Before Eliezer answered, Magdalene said, “It wasn’t that quick.”

“And we left the house to Marta,” Eliezer explained.

“With Marta the house is always in good hands,” Magdalene said, and John could not tell if she was insulting her sister or not.

“Lazaros, how long are you staying?” Jesus addressed his old friend by the Greek name his parents had given him. Before this was Roman land it was Greek land and for the most part Greek it still was. Romans taxed and taxed and built roads, but for centuries the Greeks simply seeped their influence into the land, their temples, their gymnasia, their poets and heroic tales, their philosophies about the inscrutable God, their belief that all was one and that reason and clear thought would save the world. And they left their language. Few Jews spoke Hebrew, most here spoke Aramaic, but all spoke Greek. At this point it was even hard to tell the difference between a Greek by culture and a Greek by blood, a descendant of those people who had left Ionia and the Peloponnesse with Great Alexander centuries ago to liberate the world from the Persian yoke. There were many Greek Jews, many Jews who were the children or grandchildren of pagans, and in the high and mighty families names like Jason, Aeolis and Menalaos were not uncommon. Even when families chose the names of prophets and priests and heroes from the past, they were, after all these hundreds of years Hellenized so that people bore two names, the Greek one given at birth and which they were known by, and its Hebrew original. Jesus, Yehoshana of Nazareth, was called Jesus, which was quicker to say anyway, even as his mother, Miriamne was called Mara, or simple Mary. Thus Magdalene called her brother Eliezar, though all others knew him as Lazaros.

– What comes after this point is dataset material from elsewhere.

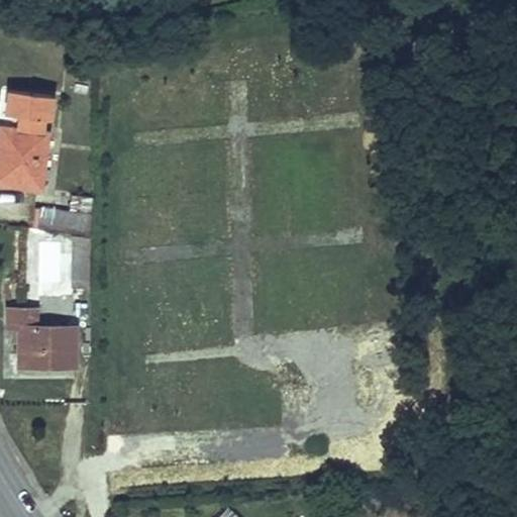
[(19,129),(13,128),(11,140),(4,140),(1,159),(0,159),(0,183),(40,189),(46,133),(41,132),(43,117),(48,118),(52,95),(9,90),(7,112),(21,115),(19,129)]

“Are you ever exhausted,” James asked, as if Magdalene were not sitting before him, though she rarely paid attention to him, anyway, “by a sister like this?”

Magdalene was onto the figs now and Lazaros simply laughed and shook his head.

“Mari never bores,” he said, using the diminutive of her name. “Not ever.”

“I knew we would find you at the temple,” Jesus said. “I wasn’t looking, not exactly. But I knew.”

“And I also knew you would find me,” she said, joyously. “We had no idea where you were, but I know you would find me.”

She grasped his arms and bangles jangled on her wrists.

“You always find me,”

“What were you doing under that lion?” John asked.

“That is the Lion of Al Lat, the vehicle of the Great Mother who protects this city and all who ask for her.”

James frowned at this, but Jude said, “Is she a fabulous lion?”

“Fierce and terrible,” John said.

“Whatever were you doing at the temple?” Jude asked her. “Other than waiting for Yeshan?”

“I was praying,” Magdalene said. “I was giving worship to the Mother.”

“That is a blasphemy!” James lost his temper, “and would get you stoned in Jerusalem. Or even Capernaum.”

“It would not get my stoned in Capernaum,” Magdalene countered, “for I have seen many altars to her there. And a good thing it is that we are not in Jerusalem then. You are not Isaiah or Jeremiah or any of the the woman hating, masturbating, unwashed prophets of old. You do not get to tell me or any other woman who to worship, take away our Mothers and present us with a sterile old man in your image who never cared about us.”

She took a date pit from her mouth and lobbed it straight at James’s forehead.

“That’s what I think of your god and Jerusalem!”